_MATERIAL FOR THIS EXERCISE:_
━━━

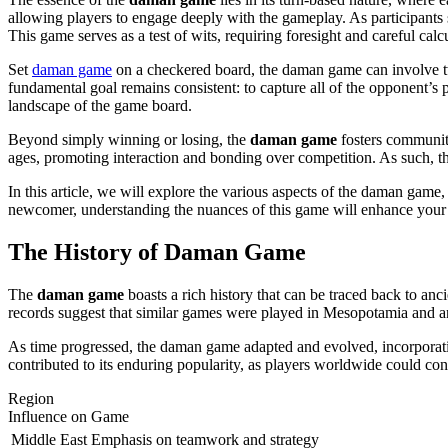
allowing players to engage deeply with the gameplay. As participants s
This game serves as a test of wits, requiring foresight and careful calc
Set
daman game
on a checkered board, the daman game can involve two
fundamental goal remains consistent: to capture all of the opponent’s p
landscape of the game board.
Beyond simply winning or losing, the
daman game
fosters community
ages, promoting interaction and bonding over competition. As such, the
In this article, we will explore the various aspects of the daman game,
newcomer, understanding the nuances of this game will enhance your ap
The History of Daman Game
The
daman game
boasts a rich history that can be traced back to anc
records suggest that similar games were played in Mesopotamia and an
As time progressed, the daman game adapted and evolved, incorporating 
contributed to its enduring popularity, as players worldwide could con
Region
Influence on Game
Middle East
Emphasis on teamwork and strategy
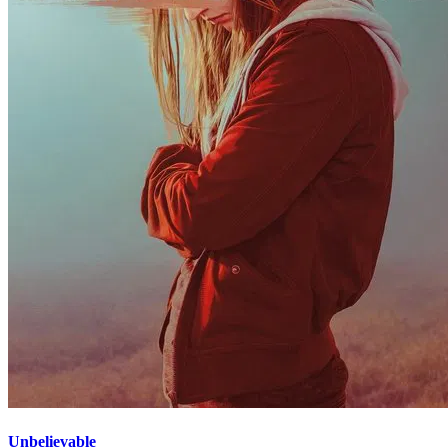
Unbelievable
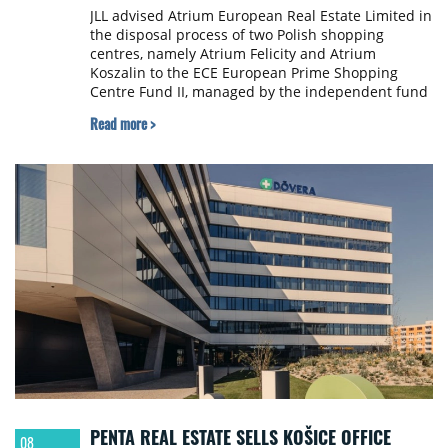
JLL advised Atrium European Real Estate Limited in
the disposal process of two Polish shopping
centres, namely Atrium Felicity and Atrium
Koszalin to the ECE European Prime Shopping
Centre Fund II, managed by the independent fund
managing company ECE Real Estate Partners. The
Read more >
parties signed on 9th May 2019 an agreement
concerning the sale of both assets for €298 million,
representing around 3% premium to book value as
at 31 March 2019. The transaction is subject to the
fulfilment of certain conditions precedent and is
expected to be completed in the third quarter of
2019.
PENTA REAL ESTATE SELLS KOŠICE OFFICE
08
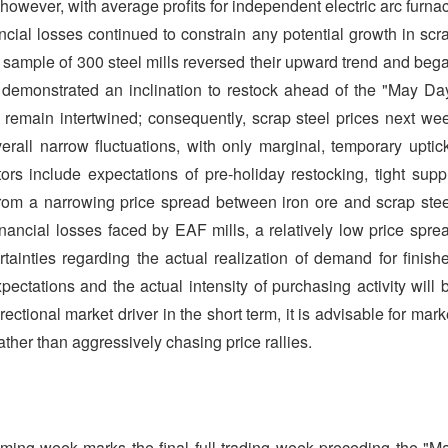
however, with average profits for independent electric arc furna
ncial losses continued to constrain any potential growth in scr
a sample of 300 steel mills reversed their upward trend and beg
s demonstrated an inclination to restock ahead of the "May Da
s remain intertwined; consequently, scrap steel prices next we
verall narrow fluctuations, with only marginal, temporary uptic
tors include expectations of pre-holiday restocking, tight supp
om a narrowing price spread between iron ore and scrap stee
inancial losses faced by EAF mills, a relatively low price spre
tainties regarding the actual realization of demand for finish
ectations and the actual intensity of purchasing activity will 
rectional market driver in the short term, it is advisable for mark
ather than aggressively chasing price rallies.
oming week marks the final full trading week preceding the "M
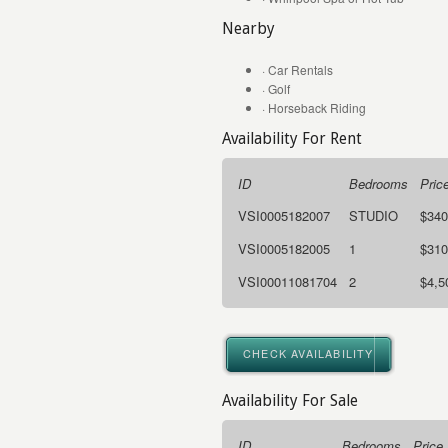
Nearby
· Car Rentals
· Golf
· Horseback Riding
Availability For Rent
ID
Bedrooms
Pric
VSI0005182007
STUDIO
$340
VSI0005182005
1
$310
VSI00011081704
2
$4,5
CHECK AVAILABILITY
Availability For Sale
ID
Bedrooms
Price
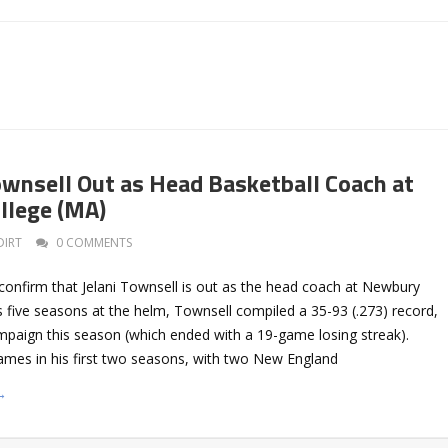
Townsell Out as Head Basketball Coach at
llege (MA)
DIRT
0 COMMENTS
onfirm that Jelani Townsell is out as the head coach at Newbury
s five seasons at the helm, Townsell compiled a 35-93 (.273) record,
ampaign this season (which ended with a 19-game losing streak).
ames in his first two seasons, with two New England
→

━━━

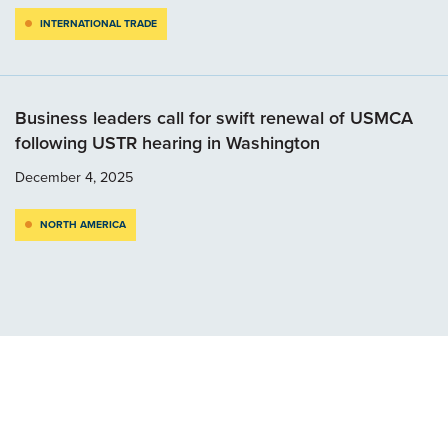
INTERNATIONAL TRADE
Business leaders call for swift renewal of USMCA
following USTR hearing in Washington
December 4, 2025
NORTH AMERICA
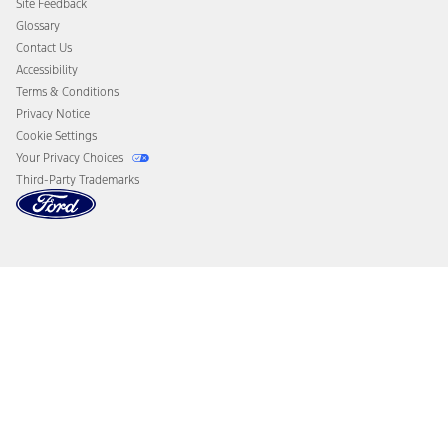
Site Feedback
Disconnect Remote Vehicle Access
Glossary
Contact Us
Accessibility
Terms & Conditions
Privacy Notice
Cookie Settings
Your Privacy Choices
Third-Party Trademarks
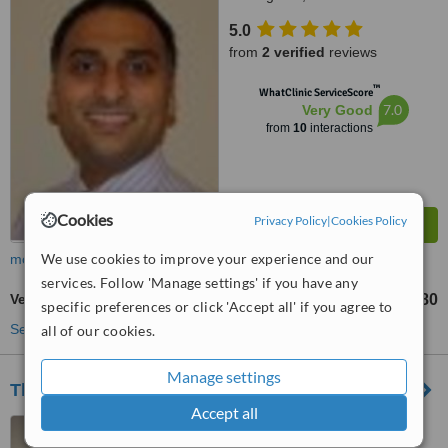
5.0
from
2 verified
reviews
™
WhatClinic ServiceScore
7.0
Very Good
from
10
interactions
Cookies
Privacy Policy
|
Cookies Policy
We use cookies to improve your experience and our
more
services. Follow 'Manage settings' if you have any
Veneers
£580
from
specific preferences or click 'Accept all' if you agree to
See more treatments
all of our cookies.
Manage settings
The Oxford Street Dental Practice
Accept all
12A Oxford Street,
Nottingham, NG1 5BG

━━━

_ACTIVITY:_
Copy out the lines from the one containing "allowing players to" through the one containing "fundamental goal remains", both included, character for character.

_ANSWER SPACE:_
allowing players to engage deeply with the gameplay. As participants s
This game serves as a test of wits, requiring foresight and careful calc
Set
daman game
on a checkered board, the daman game can involve two
fundamental goal remains consistent: to capture all of the opponent’s p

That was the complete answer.